## Challenges
a – In the valuation passage below, output the words from "For example, if" to "transaction for enterprise value." exactly as they appear.
b – Summarize the valuation passage below in two sentences.

## Text to read
● ● ● ●
Many investors, analysts and business appraiser’s believe1 that publicly traded price multiples / minority equity value multiples can be used to estimate enterprise value, control level value of a business, or by simply applying an incremental premium for control to a selected publicly traded minority multiple. Typically this method can be done by using a sample of comparable publicly traded companies, observing a range of P/E2 multiples and selecting a multiple within the range or typically by analyzing enterprise transaction multiples. At this point, a simple premium for control is applied and market value of debt is added to arrive at an enterprise value.

For example, if a sample of comparable publicly traded companies has a P/E multiple range of 10x to 14x and the appraiser selects 12x, he would then apply a premium for control of 25% (historically observed average in studies), add the market value of debt and arrive at an enterprise value multiple north of 15x earnings.

However, this mathematical calculation many times is not a supportable method to estimate a marketplace transaction for enterprise value.

As business appraisers, our job is to “Mirror the Marketplace” when valuing businesses. In doing so, the above methodology and the implicit assumption made is that minority value serves as a reasonable baseline, or starting point, for enterprise value. Very few appraisers understand that the most accurate explanation of the relationship between minority value and enterprise value is that there is no functional relationship between minority multiples and enterprise value.
● ● ● ●
## Information given
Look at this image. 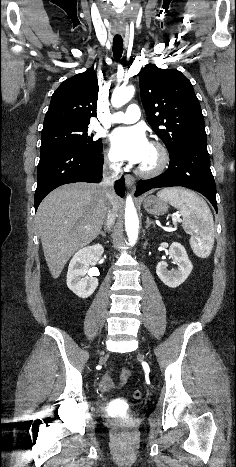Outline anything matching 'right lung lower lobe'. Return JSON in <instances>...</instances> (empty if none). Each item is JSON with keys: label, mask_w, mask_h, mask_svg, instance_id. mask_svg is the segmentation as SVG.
I'll list each match as a JSON object with an SVG mask.
<instances>
[{"label": "right lung lower lobe", "mask_w": 236, "mask_h": 467, "mask_svg": "<svg viewBox=\"0 0 236 467\" xmlns=\"http://www.w3.org/2000/svg\"><path fill=\"white\" fill-rule=\"evenodd\" d=\"M103 155L75 147H55L40 152L35 191V209L42 199L55 188L74 182L97 183L102 179ZM116 193L123 197L125 181L115 183Z\"/></svg>", "instance_id": "obj_1"}]
</instances>
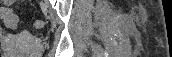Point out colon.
I'll use <instances>...</instances> for the list:
<instances>
[{
    "mask_svg": "<svg viewBox=\"0 0 172 57\" xmlns=\"http://www.w3.org/2000/svg\"><path fill=\"white\" fill-rule=\"evenodd\" d=\"M0 18L4 21L5 25L9 28L15 29L19 25V18L13 13L10 8L2 7L0 8ZM34 27L36 29H41L44 27V21L36 20L34 22Z\"/></svg>",
    "mask_w": 172,
    "mask_h": 57,
    "instance_id": "obj_1",
    "label": "colon"
}]
</instances>
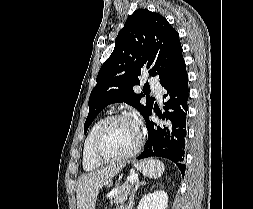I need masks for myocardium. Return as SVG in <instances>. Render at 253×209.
<instances>
[{"instance_id":"1","label":"myocardium","mask_w":253,"mask_h":209,"mask_svg":"<svg viewBox=\"0 0 253 209\" xmlns=\"http://www.w3.org/2000/svg\"><path fill=\"white\" fill-rule=\"evenodd\" d=\"M130 120L132 121L136 127H137V141L135 146L126 154L119 156V157H107L104 156L103 154H101L100 152V143L103 137V134L105 132V130L107 129V127L117 121V120ZM142 140H143V135H142V131L141 128L138 124V122L134 119V117L128 113H117L114 115H111L109 117H107L103 123L100 125V127L98 128L96 135L94 137L93 140V145H92V156L93 158L98 161L99 163H118V162H124L130 158H132L133 156H135L141 146H142Z\"/></svg>"}]
</instances>
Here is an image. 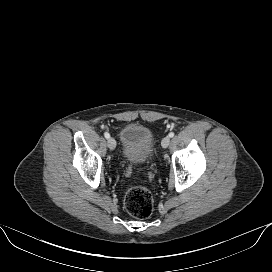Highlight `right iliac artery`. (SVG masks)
Returning a JSON list of instances; mask_svg holds the SVG:
<instances>
[{"instance_id":"1","label":"right iliac artery","mask_w":272,"mask_h":272,"mask_svg":"<svg viewBox=\"0 0 272 272\" xmlns=\"http://www.w3.org/2000/svg\"><path fill=\"white\" fill-rule=\"evenodd\" d=\"M104 136H105L106 139H109V138H110V134H109L108 132H105V133H104Z\"/></svg>"}]
</instances>
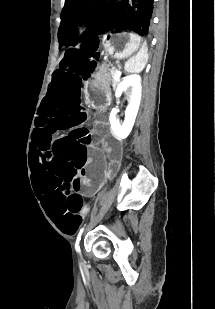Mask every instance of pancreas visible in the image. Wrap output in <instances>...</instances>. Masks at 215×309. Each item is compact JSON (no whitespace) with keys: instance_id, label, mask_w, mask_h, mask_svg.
<instances>
[{"instance_id":"cf45deb5","label":"pancreas","mask_w":215,"mask_h":309,"mask_svg":"<svg viewBox=\"0 0 215 309\" xmlns=\"http://www.w3.org/2000/svg\"><path fill=\"white\" fill-rule=\"evenodd\" d=\"M110 76H111V78H109V80H110L112 86H117V84H119V80H115V72H114V70H111Z\"/></svg>"}]
</instances>
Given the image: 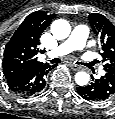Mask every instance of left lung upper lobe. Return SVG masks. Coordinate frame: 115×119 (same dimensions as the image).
Instances as JSON below:
<instances>
[{
	"label": "left lung upper lobe",
	"instance_id": "obj_1",
	"mask_svg": "<svg viewBox=\"0 0 115 119\" xmlns=\"http://www.w3.org/2000/svg\"><path fill=\"white\" fill-rule=\"evenodd\" d=\"M91 28L100 39L106 74L115 76V26L102 14L89 15Z\"/></svg>",
	"mask_w": 115,
	"mask_h": 119
}]
</instances>
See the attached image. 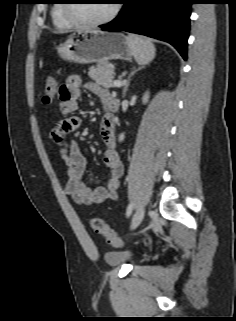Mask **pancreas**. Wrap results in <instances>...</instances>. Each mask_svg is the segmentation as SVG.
I'll use <instances>...</instances> for the list:
<instances>
[{
    "mask_svg": "<svg viewBox=\"0 0 236 321\" xmlns=\"http://www.w3.org/2000/svg\"><path fill=\"white\" fill-rule=\"evenodd\" d=\"M88 75L105 88L116 87L114 84L115 73L113 66L107 62L98 63L96 66L90 67Z\"/></svg>",
    "mask_w": 236,
    "mask_h": 321,
    "instance_id": "obj_1",
    "label": "pancreas"
}]
</instances>
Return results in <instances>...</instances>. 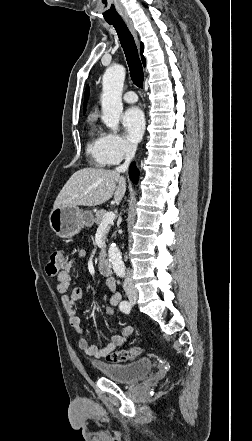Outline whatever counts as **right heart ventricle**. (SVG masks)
I'll list each match as a JSON object with an SVG mask.
<instances>
[{
  "mask_svg": "<svg viewBox=\"0 0 252 441\" xmlns=\"http://www.w3.org/2000/svg\"><path fill=\"white\" fill-rule=\"evenodd\" d=\"M103 135L94 124H91L86 151L92 161L101 167L108 164L103 149Z\"/></svg>",
  "mask_w": 252,
  "mask_h": 441,
  "instance_id": "right-heart-ventricle-1",
  "label": "right heart ventricle"
}]
</instances>
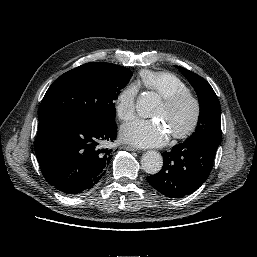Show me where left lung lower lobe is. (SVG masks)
I'll return each instance as SVG.
<instances>
[{"instance_id":"obj_1","label":"left lung lower lobe","mask_w":257,"mask_h":257,"mask_svg":"<svg viewBox=\"0 0 257 257\" xmlns=\"http://www.w3.org/2000/svg\"><path fill=\"white\" fill-rule=\"evenodd\" d=\"M219 144L198 139L186 140L162 153L163 167L147 177L148 183L161 194L179 198L196 191L208 178Z\"/></svg>"}]
</instances>
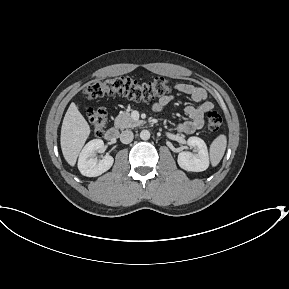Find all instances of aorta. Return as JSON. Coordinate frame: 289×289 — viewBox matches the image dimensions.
<instances>
[{
	"label": "aorta",
	"instance_id": "aorta-1",
	"mask_svg": "<svg viewBox=\"0 0 289 289\" xmlns=\"http://www.w3.org/2000/svg\"><path fill=\"white\" fill-rule=\"evenodd\" d=\"M140 138L142 140H148L150 138V132L148 130H142L140 132Z\"/></svg>",
	"mask_w": 289,
	"mask_h": 289
}]
</instances>
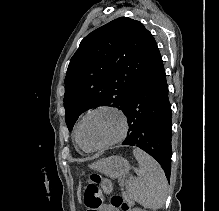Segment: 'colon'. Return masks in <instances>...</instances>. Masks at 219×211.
<instances>
[{"label": "colon", "mask_w": 219, "mask_h": 211, "mask_svg": "<svg viewBox=\"0 0 219 211\" xmlns=\"http://www.w3.org/2000/svg\"><path fill=\"white\" fill-rule=\"evenodd\" d=\"M90 181L93 184L101 185L105 192H110L111 184L109 181L103 179L98 173H92L90 176ZM111 204L115 208H119L122 211H129V204L120 195H113L111 197Z\"/></svg>", "instance_id": "5ec220e1"}]
</instances>
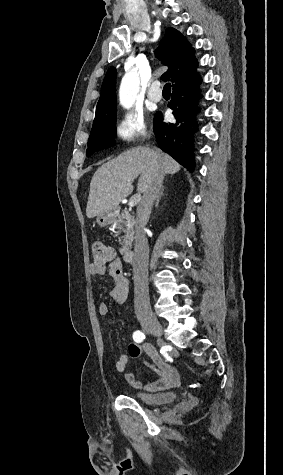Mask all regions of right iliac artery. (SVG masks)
<instances>
[{
    "instance_id": "obj_1",
    "label": "right iliac artery",
    "mask_w": 283,
    "mask_h": 475,
    "mask_svg": "<svg viewBox=\"0 0 283 475\" xmlns=\"http://www.w3.org/2000/svg\"><path fill=\"white\" fill-rule=\"evenodd\" d=\"M133 339L134 341L136 342H142L144 339H145V335L144 333L140 332V331H136L133 333Z\"/></svg>"
}]
</instances>
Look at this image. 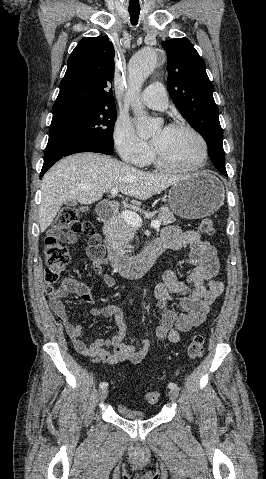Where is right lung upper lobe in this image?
<instances>
[{
	"instance_id": "obj_1",
	"label": "right lung upper lobe",
	"mask_w": 266,
	"mask_h": 479,
	"mask_svg": "<svg viewBox=\"0 0 266 479\" xmlns=\"http://www.w3.org/2000/svg\"><path fill=\"white\" fill-rule=\"evenodd\" d=\"M114 47L106 36L85 37L68 58L53 113L116 108L112 90Z\"/></svg>"
}]
</instances>
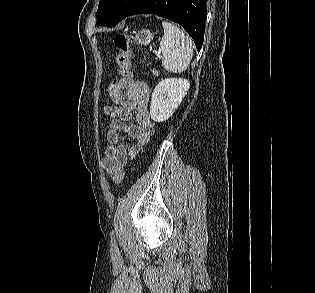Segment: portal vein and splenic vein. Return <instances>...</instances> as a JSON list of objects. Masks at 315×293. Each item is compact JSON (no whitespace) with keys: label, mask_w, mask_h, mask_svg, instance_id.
<instances>
[{"label":"portal vein and splenic vein","mask_w":315,"mask_h":293,"mask_svg":"<svg viewBox=\"0 0 315 293\" xmlns=\"http://www.w3.org/2000/svg\"><path fill=\"white\" fill-rule=\"evenodd\" d=\"M157 57H160V54H159V53H157Z\"/></svg>","instance_id":"obj_1"}]
</instances>
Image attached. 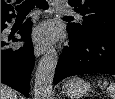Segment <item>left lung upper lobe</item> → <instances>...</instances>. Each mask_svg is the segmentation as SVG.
<instances>
[{"mask_svg": "<svg viewBox=\"0 0 115 99\" xmlns=\"http://www.w3.org/2000/svg\"><path fill=\"white\" fill-rule=\"evenodd\" d=\"M83 16V22L70 23L67 31L78 40L93 36L115 37V0H69Z\"/></svg>", "mask_w": 115, "mask_h": 99, "instance_id": "obj_1", "label": "left lung upper lobe"}]
</instances>
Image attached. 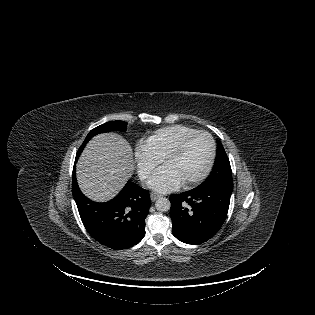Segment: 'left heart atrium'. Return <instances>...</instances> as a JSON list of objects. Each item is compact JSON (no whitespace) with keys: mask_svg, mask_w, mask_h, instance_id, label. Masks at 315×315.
Segmentation results:
<instances>
[{"mask_svg":"<svg viewBox=\"0 0 315 315\" xmlns=\"http://www.w3.org/2000/svg\"><path fill=\"white\" fill-rule=\"evenodd\" d=\"M181 183V178L168 166L159 168L148 181L149 187L159 192L174 190Z\"/></svg>","mask_w":315,"mask_h":315,"instance_id":"left-heart-atrium-1","label":"left heart atrium"}]
</instances>
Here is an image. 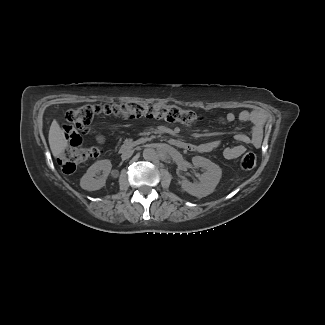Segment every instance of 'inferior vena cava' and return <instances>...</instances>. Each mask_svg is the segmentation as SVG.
<instances>
[{"label": "inferior vena cava", "mask_w": 325, "mask_h": 325, "mask_svg": "<svg viewBox=\"0 0 325 325\" xmlns=\"http://www.w3.org/2000/svg\"><path fill=\"white\" fill-rule=\"evenodd\" d=\"M131 155H132L131 151L123 153L122 154V159H128L129 157H131Z\"/></svg>", "instance_id": "inferior-vena-cava-1"}]
</instances>
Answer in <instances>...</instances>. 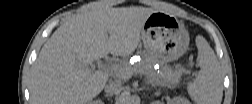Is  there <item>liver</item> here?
Returning a JSON list of instances; mask_svg holds the SVG:
<instances>
[{
    "instance_id": "liver-1",
    "label": "liver",
    "mask_w": 252,
    "mask_h": 104,
    "mask_svg": "<svg viewBox=\"0 0 252 104\" xmlns=\"http://www.w3.org/2000/svg\"><path fill=\"white\" fill-rule=\"evenodd\" d=\"M156 10L108 8L99 3L67 19L43 45L31 70L30 96L38 104H84L105 87L109 75L90 68L107 56L131 55L143 26Z\"/></svg>"
}]
</instances>
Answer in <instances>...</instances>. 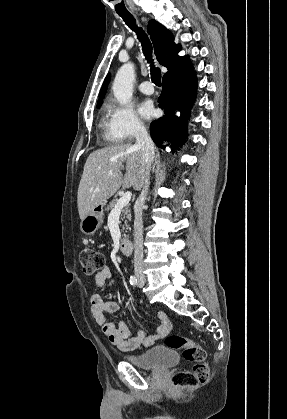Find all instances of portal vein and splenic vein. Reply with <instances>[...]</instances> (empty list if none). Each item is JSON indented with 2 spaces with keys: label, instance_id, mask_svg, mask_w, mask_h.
I'll list each match as a JSON object with an SVG mask.
<instances>
[{
  "label": "portal vein and splenic vein",
  "instance_id": "obj_1",
  "mask_svg": "<svg viewBox=\"0 0 287 419\" xmlns=\"http://www.w3.org/2000/svg\"><path fill=\"white\" fill-rule=\"evenodd\" d=\"M109 175H112L113 172L109 171L108 172ZM132 197V193L127 191L125 194H123L119 200L117 201L115 207L112 209V212H115L117 210H121L123 207H125L127 204H129L130 200Z\"/></svg>",
  "mask_w": 287,
  "mask_h": 419
}]
</instances>
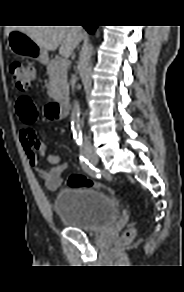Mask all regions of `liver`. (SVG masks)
Here are the masks:
<instances>
[{
	"instance_id": "1",
	"label": "liver",
	"mask_w": 184,
	"mask_h": 292,
	"mask_svg": "<svg viewBox=\"0 0 184 292\" xmlns=\"http://www.w3.org/2000/svg\"><path fill=\"white\" fill-rule=\"evenodd\" d=\"M14 30L27 34L46 52L55 51L60 46L59 53L66 58L82 39L80 26H10L6 29V36Z\"/></svg>"
}]
</instances>
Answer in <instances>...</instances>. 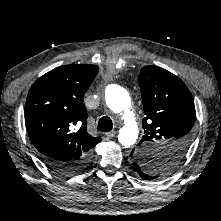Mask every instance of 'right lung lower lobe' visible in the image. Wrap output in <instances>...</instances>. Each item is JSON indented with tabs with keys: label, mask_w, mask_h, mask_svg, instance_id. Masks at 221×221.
Returning a JSON list of instances; mask_svg holds the SVG:
<instances>
[{
	"label": "right lung lower lobe",
	"mask_w": 221,
	"mask_h": 221,
	"mask_svg": "<svg viewBox=\"0 0 221 221\" xmlns=\"http://www.w3.org/2000/svg\"><path fill=\"white\" fill-rule=\"evenodd\" d=\"M44 163L54 170L55 172L61 174V175H71L80 171H83L86 169L90 162H91V156L84 157L79 161H71V162H58L54 160H49L42 158Z\"/></svg>",
	"instance_id": "1"
}]
</instances>
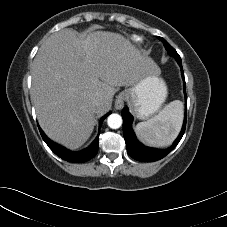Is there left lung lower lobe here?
<instances>
[{"label": "left lung lower lobe", "instance_id": "1", "mask_svg": "<svg viewBox=\"0 0 227 227\" xmlns=\"http://www.w3.org/2000/svg\"><path fill=\"white\" fill-rule=\"evenodd\" d=\"M181 68V75L184 81V94L186 99V109H185V118L182 130L178 136V138L175 140L173 145L165 150L156 149V148H150L144 146L142 143H140L132 130V121L133 117L131 116L129 109L125 107L122 110V117H123V134L124 139L126 142L127 147V153L134 158L137 161H143V162H153L162 159L167 154H169L179 143L181 140L184 132H185V126H186V111H187V96H186V90H185V79H184V73L182 69V63H178Z\"/></svg>", "mask_w": 227, "mask_h": 227}]
</instances>
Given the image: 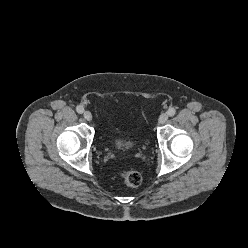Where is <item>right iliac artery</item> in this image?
● ● ● ●
## Responses to the tasks
a –
For example, if a sample of comparable publicly traded companies has a P/E multiple range of 10x to 14x and the appraiser selects 12x, he would then apply a premium for control of 25% (historically observed average in studies), add the market value of debt and arrive at an enterprise value multiple north of 15x earnings.

However, this mathematical calculation many times is not a supportable method to estimate a marketplace transaction for enterprise value.

b – Many investors, analysts and business appraisers believe enterprise value can be estimated by selecting a multiple from comparable publicly traded companies, applying a premium for control and adding the market value of debt. However, this calculation is often not a supportable way to estimate enterprise value, and the passage states that there is no functional relationship between minority multiples and enterprise value.